Probably the one event that stars in the photo album would be the time that we were booked to perform at a garden party at Lambeth Palace for the Archbishop of Canterbury.

wmm_archbishop

A close second though would be the Westminster Day of Dance – which I’ve somehow been jostled into position as the organiser for for the last 2 years – and the opportunity to put on our kit and dance at some of London’s most famous landmarks, such as Trafalgar Square, Westminster Abbey, Chinatown, St James’s Park and Westminster Cathedral.

Intriguingly, one of the things which initially drew me to the whole thing was that it felt like the most ludicrous thing a bunch of blokes could do together.  Some of the dance moves seem really silly, which impresses me immensely (my favourite is called a “galley”, which sort of looks like an Arnold Rimmer salute, but using the foot).  After now having been at it for 5 years though my giggling has mostly subsided, and now that I know several dances well enough to not have to concentrate intently on each the puerile chortle has been replaced with a sense of attention to detail & doing one’s best to work in symphony with the other dancers in the set – you can just tell when you’ve nailed a dance, and it’s a real buzz when audience members come over and compliment you.  One of my favourite dances ever was the Longborough-style dance, “Loveless”, which I recorded in Thaxted earlier this year – to me it just looks beautiful, with straight lines throughout and coordinated hand movements.  The lads did a great job, I reckon!

I’m still very much in contact with the Adelaide Morris Men – I pop in to practice whenever I’m back home for a visit, and they came over for a tour of the UK in 2005, and are currently in the final planning stages of another tour in 2010 which we’re all looking forward to immensely.

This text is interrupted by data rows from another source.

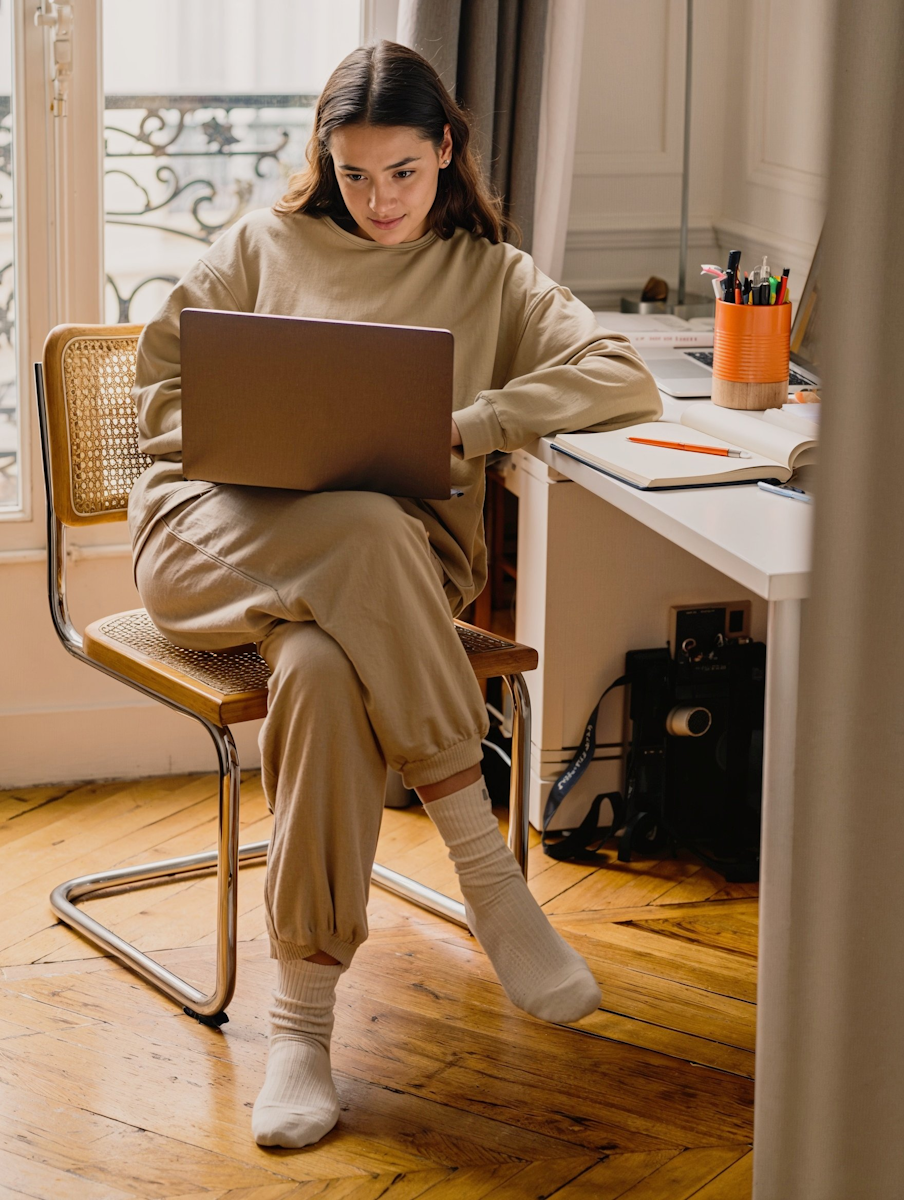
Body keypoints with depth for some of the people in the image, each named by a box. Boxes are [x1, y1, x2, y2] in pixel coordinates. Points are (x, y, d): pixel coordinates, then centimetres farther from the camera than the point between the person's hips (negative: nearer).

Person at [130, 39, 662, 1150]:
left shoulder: (487, 276, 16)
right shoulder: (265, 246, 18)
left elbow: (624, 379, 0)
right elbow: (161, 391, 14)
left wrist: (460, 428, -13)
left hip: (393, 552, 0)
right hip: (215, 528, 0)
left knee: (325, 671, -38)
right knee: (372, 531, -37)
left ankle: (302, 1016, -32)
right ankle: (487, 873, -33)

So it doesn’t really make a hell of a lot of sense, but I genuinely love it.  Though it’s frustrating, exhausting, and seems to take up bizarrely large amounts of my time, joining a morris dancing side is probably one of the best decisions I’ve made in the last decade.  You get bizarre looks from strangers, prospective girlfriends screw their faces up in puzzlement, and the British press seem to have a constant campaign afoot to get it abolished because they haven’t got the imagination to respond to it in any way other than derision.  But I’m crap at tennis, and besides, the music’s nicer.